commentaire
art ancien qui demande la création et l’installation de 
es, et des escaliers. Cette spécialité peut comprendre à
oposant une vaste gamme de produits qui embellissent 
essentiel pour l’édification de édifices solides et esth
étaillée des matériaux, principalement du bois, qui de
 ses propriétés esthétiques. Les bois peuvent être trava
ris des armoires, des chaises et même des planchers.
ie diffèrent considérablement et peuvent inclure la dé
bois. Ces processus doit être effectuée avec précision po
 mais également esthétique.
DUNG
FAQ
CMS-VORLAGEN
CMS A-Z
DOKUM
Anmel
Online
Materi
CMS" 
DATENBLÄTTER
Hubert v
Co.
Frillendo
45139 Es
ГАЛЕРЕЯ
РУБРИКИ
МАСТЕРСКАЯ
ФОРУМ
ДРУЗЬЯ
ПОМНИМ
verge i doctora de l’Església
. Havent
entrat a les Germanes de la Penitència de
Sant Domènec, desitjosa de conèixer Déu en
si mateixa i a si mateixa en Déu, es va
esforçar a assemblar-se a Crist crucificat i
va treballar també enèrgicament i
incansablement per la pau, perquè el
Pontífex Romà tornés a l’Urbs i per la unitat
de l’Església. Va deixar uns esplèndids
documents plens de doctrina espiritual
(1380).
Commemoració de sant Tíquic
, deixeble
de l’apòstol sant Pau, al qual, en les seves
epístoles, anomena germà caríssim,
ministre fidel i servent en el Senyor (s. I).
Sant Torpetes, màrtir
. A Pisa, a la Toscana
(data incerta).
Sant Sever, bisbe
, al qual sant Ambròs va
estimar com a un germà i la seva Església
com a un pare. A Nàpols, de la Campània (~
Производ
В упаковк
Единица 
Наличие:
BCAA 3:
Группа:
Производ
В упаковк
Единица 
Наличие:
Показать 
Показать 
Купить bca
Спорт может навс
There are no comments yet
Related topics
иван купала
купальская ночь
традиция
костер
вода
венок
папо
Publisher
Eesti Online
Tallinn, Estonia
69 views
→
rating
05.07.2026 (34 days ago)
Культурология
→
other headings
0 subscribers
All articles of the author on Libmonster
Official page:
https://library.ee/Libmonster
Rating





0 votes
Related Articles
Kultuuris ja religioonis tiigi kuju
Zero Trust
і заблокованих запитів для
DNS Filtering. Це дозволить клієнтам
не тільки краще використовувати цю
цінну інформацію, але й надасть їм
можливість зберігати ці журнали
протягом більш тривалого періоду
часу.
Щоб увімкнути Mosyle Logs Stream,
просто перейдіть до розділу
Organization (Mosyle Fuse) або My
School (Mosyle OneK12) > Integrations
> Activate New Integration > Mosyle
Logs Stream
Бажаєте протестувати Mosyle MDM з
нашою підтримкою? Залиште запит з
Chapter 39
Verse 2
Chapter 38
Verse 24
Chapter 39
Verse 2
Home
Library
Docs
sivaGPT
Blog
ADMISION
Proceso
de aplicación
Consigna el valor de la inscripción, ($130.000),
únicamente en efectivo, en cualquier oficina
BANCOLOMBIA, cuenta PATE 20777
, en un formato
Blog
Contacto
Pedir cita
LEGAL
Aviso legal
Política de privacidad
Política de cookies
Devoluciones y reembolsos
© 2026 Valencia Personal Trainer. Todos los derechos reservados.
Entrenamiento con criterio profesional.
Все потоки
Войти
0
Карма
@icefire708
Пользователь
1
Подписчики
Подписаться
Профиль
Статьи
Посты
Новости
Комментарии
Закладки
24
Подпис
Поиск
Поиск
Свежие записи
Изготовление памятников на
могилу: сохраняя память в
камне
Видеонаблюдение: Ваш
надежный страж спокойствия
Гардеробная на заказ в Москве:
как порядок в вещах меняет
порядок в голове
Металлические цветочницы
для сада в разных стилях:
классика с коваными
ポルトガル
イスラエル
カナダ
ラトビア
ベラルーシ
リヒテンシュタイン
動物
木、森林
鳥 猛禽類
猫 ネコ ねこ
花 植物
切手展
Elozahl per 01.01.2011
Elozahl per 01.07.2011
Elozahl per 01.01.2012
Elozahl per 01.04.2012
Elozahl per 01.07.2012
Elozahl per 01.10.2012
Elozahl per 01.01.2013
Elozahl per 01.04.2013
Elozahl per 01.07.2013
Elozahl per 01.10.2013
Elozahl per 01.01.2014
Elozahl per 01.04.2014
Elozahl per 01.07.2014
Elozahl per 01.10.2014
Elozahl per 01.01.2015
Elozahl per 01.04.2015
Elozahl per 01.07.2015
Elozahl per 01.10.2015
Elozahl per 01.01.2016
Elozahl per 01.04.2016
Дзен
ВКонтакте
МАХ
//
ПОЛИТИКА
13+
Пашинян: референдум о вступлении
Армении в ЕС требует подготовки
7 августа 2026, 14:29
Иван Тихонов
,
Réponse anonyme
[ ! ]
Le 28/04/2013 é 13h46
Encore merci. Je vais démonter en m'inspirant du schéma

* Action item *
From the first line down to the last, give the records again exactly.

* Answer to the problem *
commentaire
art ancien qui demande la création et l’installation de 
es, et des escaliers. Cette spécialité peut comprendre à
oposant une vaste gamme de produits qui embellissent 
essentiel pour l’édification de édifices solides et esth
étaillée des matériaux, principalement du bois, qui de
 ses propriétés esthétiques. Les bois peuvent être trava
ris des armoires, des chaises et même des planchers.
ie diffèrent considérablement et peuvent inclure la dé
bois. Ces processus doit être effectuée avec précision po
 mais également esthétique.
DUNG
FAQ
CMS-VORLAGEN
CMS A-Z
DOKUM
Anmel
Online
Materi
CMS" 
DATENBLÄTTER
Hubert v
Co.
Frillendo
45139 Es
ГАЛЕРЕЯ
РУБРИКИ
МАСТЕРСКАЯ
ФОРУМ
ДРУЗЬЯ
ПОМНИМ
verge i doctora de l’Església
. Havent
entrat a les Germanes de la Penitència de
Sant Domènec, desitjosa de conèixer Déu en
si mateixa i a si mateixa en Déu, es va
esforçar a assemblar-se a Crist crucificat i
va treballar també enèrgicament i
incansablement per la pau, perquè el
Pontífex Romà tornés a l’Urbs i per la unitat
de l’Església. Va deixar uns esplèndids
documents plens de doctrina espiritual
(1380).
Commemoració de sant Tíquic
, deixeble
de l’apòstol sant Pau, al qual, en les seves
epístoles, anomena germà caríssim,
ministre fidel i servent en el Senyor (s. I).
Sant Torpetes, màrtir
. A Pisa, a la Toscana
(data incerta).
Sant Sever, bisbe
, al qual sant Ambròs va
estimar com a un germà i la seva Església
com a un pare. A Nàpols, de la Campània (~
Производ
В упаковк
Единица 
Наличие:
BCAA 3:
Группа:
Производ
В упаковк
Единица 
Наличие:
Показать 
Показать 
Купить bca
Спорт может навс
There are no comments yet
Related topics
иван купала
купальская ночь
традиция
костер
вода
венок
папо
Publisher
Eesti Online
Tallinn, Estonia
69 views
→
rating
05.07.2026 (34 days ago)
Культурология
→
other headings
0 subscribers
All articles of the author on Libmonster
Official page:
https://library.ee/Libmonster
Rating





0 votes
Related Articles
Kultuuris ja religioonis tiigi kuju
Zero Trust
і заблокованих запитів для
DNS Filtering. Це дозволить клієнтам
не тільки краще використовувати цю
цінну інформацію, але й надасть їм
можливість зберігати ці журнали
протягом більш тривалого періоду
часу.
Щоб увімкнути Mosyle Logs Stream,
просто перейдіть до розділу
Organization (Mosyle Fuse) або My
School (Mosyle OneK12) > Integrations
> Activate New Integration > Mosyle
Logs Stream
Бажаєте протестувати Mosyle MDM з
нашою підтримкою? Залиште запит з
Chapter 39
Verse 2
Chapter 38
Verse 24
Chapter 39
Verse 2
Home
Library
Docs
sivaGPT
Blog
ADMISION
Proceso
de aplicación
Consigna el valor de la inscripción, ($130.000),
únicamente en efectivo, en cualquier oficina
BANCOLOMBIA, cuenta PATE 20777
, en un formato
Blog
Contacto
Pedir cita
LEGAL
Aviso legal
Política de privacidad
Política de cookies
Devoluciones y reembolsos
© 2026 Valencia Personal Trainer. Todos los derechos reservados.
Entrenamiento con criterio profesional.
Все потоки
Войти
0
Карма
@icefire708
Пользователь
1
Подписчики
Подписаться
Профиль
Статьи
Посты
Новости
Комментарии
Закладки
24
Подпис
Поиск
Поиск
Свежие записи
Изготовление памятников на
могилу: сохраняя память в
камне
Видеонаблюдение: Ваш
надежный страж спокойствия
Гардеробная на заказ в Москве:
как порядок в вещах меняет
порядок в голове
Металлические цветочницы
для сада в разных стилях:
классика с коваными
ポルトガル
イスラエル
カナダ
ラトビア
ベラルーシ
リヒテンシュタイン
動物
木、森林
鳥 猛禽類
猫 ネコ ねこ
花 植物
切手展
Elozahl per 01.01.2011
Elozahl per 01.07.2011
Elozahl per 01.01.2012
Elozahl per 01.04.2012
Elozahl per 01.07.2012
Elozahl per 01.10.2012
Elozahl per 01.01.2013
Elozahl per 01.04.2013
Elozahl per 01.07.2013
Elozahl per 01.10.2013
Elozahl per 01.01.2014
Elozahl per 01.04.2014
Elozahl per 01.07.2014
Elozahl per 01.10.2014
Elozahl per 01.01.2015
Elozahl per 01.04.2015
Elozahl per 01.07.2015
Elozahl per 01.10.2015
Elozahl per 01.01.2016
Elozahl per 01.04.2016
Дзен
ВКонтакте
МАХ
//
ПОЛИТИКА
13+
Пашинян: референдум о вступлении
Армении в ЕС требует подготовки
7 августа 2026, 14:29
Иван Тихонов
,
Réponse anonyme
[ ! ]
Le 28/04/2013 é 13h46
Encore merci. Je vais démonter en m'inspirant du schéma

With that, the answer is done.